Dia melaksanakan tugas-tugas pengaturan penjagaan patroli pada daerah-daerah yang dianggap rawan dan memiliki keterkaitan dengan pemilu. Kemudian mereka juga mempunyai satgas nusantara, memiliki tugas patroli siber memonitoring seluruh pergerakan di medsos, dari tingkat markas besar sampai polres.
"Ini juga sebagai cooling system apabila di medsos terjadi viralisasi black campaign maupun negatif campaign," ujarnya.
Dedi melanjutkan satgas itu juga memiliki sub satgas penindakan gakkum apabila di dalam dinamika medsos ditemukan baik perorangan maupun kelompok membuat berita bohong atau hoax. Ujaran kebencian, fitnah dan penghinaan bisa mereka kenakan UU ITE maupun pidana. Tak hanya itu, mereka juga punya sub satgas money politic. Bekerja sama dengan KPK, Bawaslu dan kejaksaan.
"Sama dari mulai dari polres dan polda mengantisipasi money politic dan juga melakukan penangkapan," tuturnya.
Khusus untuk penanganan daerah gangguan kamtibmas tinggi, Polri menyiapkan satgas penegakan hukum lainnya. Satu, mereka menggelar operasi yang bernama maneng kawi.
Operasi tersebut menanggulangi gangguan Kelompok Kriminal Bersenjata (KKB) di Papua.
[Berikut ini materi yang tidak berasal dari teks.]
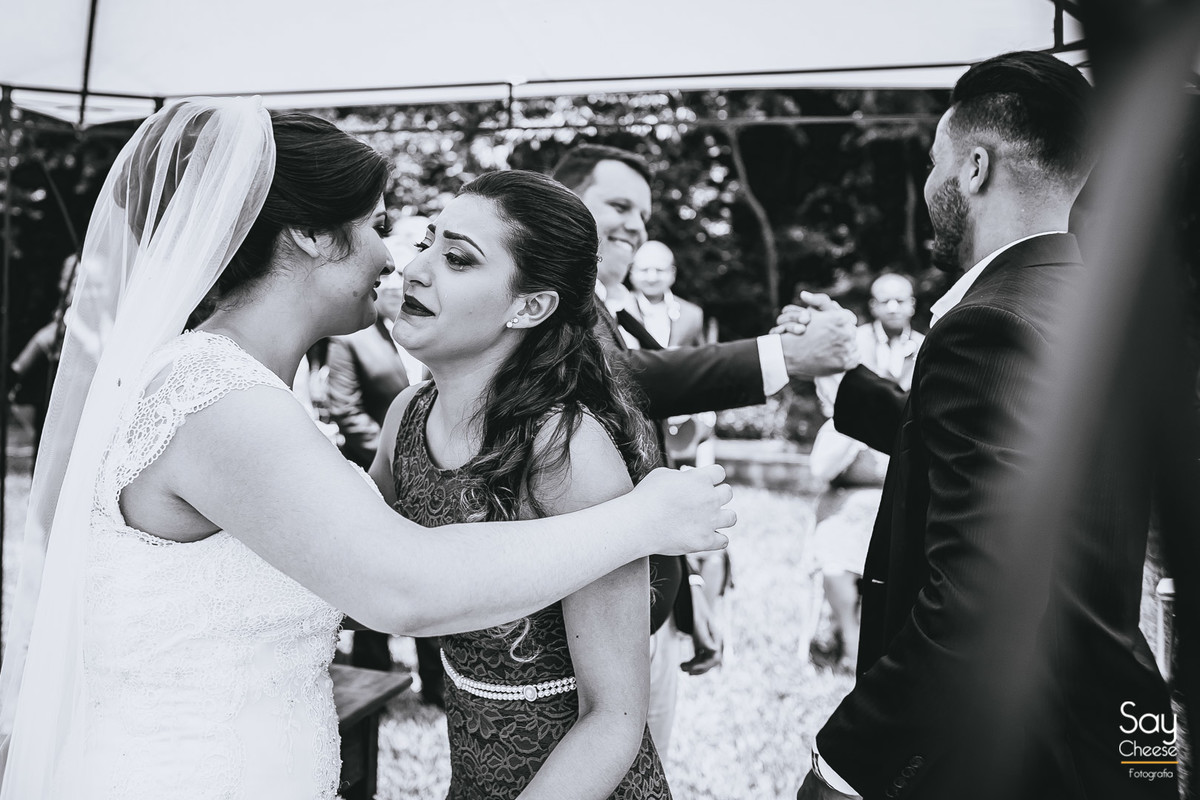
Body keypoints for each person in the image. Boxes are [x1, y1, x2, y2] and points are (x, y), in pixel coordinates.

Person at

Khusus Papua, mereka menganggap daerah tersebut memiliki kerawanan paling tinggi dibanding daerah lain baik dari sisi geografis, demografis termasuk ancaman KKB.
Kemudian menggelar operasi tinombala. Sulteng masih masuk bagian polda yang dianggap cukup rawan karena masih ditemukan beberapa orang terorisme eksis di Poso.
"Kami masih memperpanjang operasi tinombala. Kemudian kami menggelar satgasus terorisme. Khusus lebih banyak di daerah Jawa maupun daerah kami anggap rawan aksi serangan terorisme selama pemilu," kata Dedi.
Dia menekankan bahwa setiap daerah memiliki karater yang berbeda. Karena itu, Mabes Polri menginstruksikan polda memetakan sendiri.
"Jadi untuk melakukan mapping dan memprofil kerawanan daerah itu bukan up down tapi buttom up. Jadi dari wilayah betul-betul memetakan polres yang memiliki kerawanan baru dihitung dimensi dan indikatornya. Ketemulah tingkat kerawanan di tiap polres," ujarnya.
Netralitas Penyelenggara
Kementerian Dalam Negeri menyebut data indeks kerawanan pemilu 2019 Bawaslu sangat penting sebagai alat untuk mendeteksi dini dan mengeliminir potensi konflik di daerah masing-masing. Karena itu, bagi daerah yang masuk rawan agar dilakukan langkah nyata.
"Semaksimal mungkin, daerah yang dinyatakan merah menjadi hijau. Kepala daerah harus mampu mengkondisikan agar prosesnya aman karena itu penyelenggara dan pihak keamanan," kata Direktur Jenderal Politik dan Pemerintah Umum Kemendagri, Soedarmo di Jakarta, Selasa, 25 September 2018.
Meski demikian, Soedarmo mengingatkan pemicu utama gangguan atau potensi kerawanan pemilu bisa saja dari pihak penyelenggara baik KPU dan juga Bawaslu itu sendiri. Misalkan saja sikap-sikap yang tidak netral dari dua penyelenggara tersebut dalam menjalankan tugasnya.
"Kami menyampaikan agar teman-teman Bawaslu dan KPU benar-benar menjaga netralitas," katanya.